Existe una brecha física en las catástrofes, un puente que separa a la gente que puede morir de la que no. Unos que salen al combate ya apuñalados, ya sangrantes. Y otros que observan maravillados, desde la playa, la furia espumante de las olas.
En el mejor de los casos, el currante al uso pierde su casa. En el peor de los casos, al maravillado le aterrizan las hamacas en la piscina.
Esto sí va de culpables.
Que ya lo hemos visto antes. Que ya se ha limpiado el vómito del Uber de los niños con reservado en el Teatro Barceló. Ya se han pedido comida a domicilio los Pombo en pleno apocalipsis. Que ya lo sabemos, que el poca ropa paga el pato.
No nos van a engañar más.
Los meteorólogos llevaban días avisando como avisa mamá cuando te subes a una silla. ¡Carlitos, no te lo digo más, te vas a abrir la cabeza! Pero Carlitos decide aguantar, estirar la paciencia de mamá un poquito más. Carlitos vacila y se balancea. Y se balancea y balancea…
En ese transcurso de tiempo, en ese balanceo, la normalidad en Valencia siguió su curso. La gente arrancó sus coches y se lanzó a las carreteras para cumplir un día más de trabajo. Por miedo, por presión, por necesidad. Por lo que sea, la carne y el pescado se vendieron.
Yo desde Madrid lancé un par de mensajes a colegas y familiares. Que cómo están por allí. Que si pueden salir de casa. Parecía todo tranquilo, nada alarmante. Pero como las mamás tienen siempre la razón, ya en la tarde, la silla de Carlitos se rompió.
Me llegó un vídeo al móvil. Era una riada salvaje de agua y escombros entrando por Paiporta, el pueblo que se llevó el primer puñetazo.
Después me llegó otro. Uno nuevo. Flotaba un coche de la policía local en Requena, el pueblo de un abuelo al que nunca conocí. Se llamaba Agustín. Le gustaba mucho el campo. Si estuviera vivo allí estaría, con sus perros, sus olivos y Pilar. Se dejarían llevar por la corriente antes de ver destrozada su tierra.

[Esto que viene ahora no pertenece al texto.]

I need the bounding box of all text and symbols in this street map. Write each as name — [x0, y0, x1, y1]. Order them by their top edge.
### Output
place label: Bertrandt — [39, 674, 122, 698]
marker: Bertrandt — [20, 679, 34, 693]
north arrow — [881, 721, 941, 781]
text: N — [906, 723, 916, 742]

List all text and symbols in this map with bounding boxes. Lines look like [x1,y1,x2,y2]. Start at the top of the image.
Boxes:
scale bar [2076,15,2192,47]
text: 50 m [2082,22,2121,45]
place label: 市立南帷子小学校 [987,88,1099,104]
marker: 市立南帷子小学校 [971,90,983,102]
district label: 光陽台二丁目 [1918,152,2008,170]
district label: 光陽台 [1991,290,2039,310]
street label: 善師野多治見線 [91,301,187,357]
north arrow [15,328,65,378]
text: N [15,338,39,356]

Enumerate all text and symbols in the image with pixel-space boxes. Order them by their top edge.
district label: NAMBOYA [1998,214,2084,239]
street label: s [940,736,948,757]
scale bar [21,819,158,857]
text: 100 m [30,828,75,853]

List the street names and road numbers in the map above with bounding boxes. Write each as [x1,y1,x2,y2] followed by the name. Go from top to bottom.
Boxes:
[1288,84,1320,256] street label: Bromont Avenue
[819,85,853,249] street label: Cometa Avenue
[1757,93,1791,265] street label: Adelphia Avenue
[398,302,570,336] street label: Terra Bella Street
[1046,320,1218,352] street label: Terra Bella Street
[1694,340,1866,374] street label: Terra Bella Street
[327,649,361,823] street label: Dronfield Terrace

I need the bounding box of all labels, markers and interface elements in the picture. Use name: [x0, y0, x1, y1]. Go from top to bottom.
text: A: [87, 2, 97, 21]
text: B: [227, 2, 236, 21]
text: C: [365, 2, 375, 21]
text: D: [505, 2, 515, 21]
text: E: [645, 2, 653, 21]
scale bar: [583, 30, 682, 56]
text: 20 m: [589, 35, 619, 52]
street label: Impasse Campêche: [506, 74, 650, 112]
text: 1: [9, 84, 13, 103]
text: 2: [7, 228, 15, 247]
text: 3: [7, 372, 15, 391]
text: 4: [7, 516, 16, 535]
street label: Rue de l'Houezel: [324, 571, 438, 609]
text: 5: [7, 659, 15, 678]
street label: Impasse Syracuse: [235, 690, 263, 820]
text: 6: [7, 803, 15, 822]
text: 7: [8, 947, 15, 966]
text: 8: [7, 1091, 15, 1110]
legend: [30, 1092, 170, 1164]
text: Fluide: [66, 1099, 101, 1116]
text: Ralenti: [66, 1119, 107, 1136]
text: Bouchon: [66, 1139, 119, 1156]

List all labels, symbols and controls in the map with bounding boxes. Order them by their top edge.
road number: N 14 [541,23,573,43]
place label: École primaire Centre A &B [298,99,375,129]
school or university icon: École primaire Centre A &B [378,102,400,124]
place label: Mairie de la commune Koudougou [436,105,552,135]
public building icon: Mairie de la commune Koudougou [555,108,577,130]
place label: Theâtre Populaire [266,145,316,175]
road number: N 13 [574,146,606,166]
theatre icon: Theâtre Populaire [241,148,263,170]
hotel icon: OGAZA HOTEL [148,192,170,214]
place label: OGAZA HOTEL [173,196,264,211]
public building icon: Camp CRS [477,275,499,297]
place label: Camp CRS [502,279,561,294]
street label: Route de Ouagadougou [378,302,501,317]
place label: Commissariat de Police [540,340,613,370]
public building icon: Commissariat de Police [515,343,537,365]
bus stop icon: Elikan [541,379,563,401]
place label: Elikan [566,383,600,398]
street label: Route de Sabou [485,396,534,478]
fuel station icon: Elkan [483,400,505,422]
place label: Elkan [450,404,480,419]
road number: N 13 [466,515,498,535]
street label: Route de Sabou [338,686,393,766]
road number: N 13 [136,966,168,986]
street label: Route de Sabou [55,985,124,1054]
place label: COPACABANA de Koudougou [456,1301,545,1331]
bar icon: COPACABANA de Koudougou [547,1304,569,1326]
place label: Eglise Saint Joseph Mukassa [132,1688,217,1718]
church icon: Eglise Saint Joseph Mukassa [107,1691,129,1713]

Mientras tanto, para los currantes al uso, empezaba una carrera contra reloj: volver a casa e intentar no morir en el intento. Es tan animal. Tan animal pensar que alguien se siente lo suficientemente sometido como para arriesgar su vida por una venta más. Se pasan por el forro de los zapatos la seguridad de sus trabajadores con sus mocasines de borlas tan excesivamente ridículos para un hombre ya tostadito.
Y el pueblo, mientras, en el fango. Siempre.
Y oye, que los que no hayan ido a trabajar por querer salvar la vida (que es lo que dirán en el coffee break estos tipos), tranquilidad, que hay días de asuntos propios y vacaciones para dar y tomar.
Qué disparate. ¿Con qué cara le dices a tu hijo que te tienes que ir a trabajar porque, de lo contrario, te van a despedir?
Esto sí va de culpables.
Martin Buber habla de la filosofía del diálogo, del yo-tú. "No existe un yo aislado, sino siempre en relación con el otro". Fácil. Uno sólo podrá vivir las cosas desde dentro si se lanza al agua, si nada con todas sus fuerzas, si se queda sin aliento.
Y mientras se sigan mojando los pies los que sustentan la ciudad, mientras sean los vecinos los que se sacan las castañas del fuego, entonces, permíteme que te diga, cara de whisky, que os matéis entre vosotros y a nosotros nos dejéis en paz.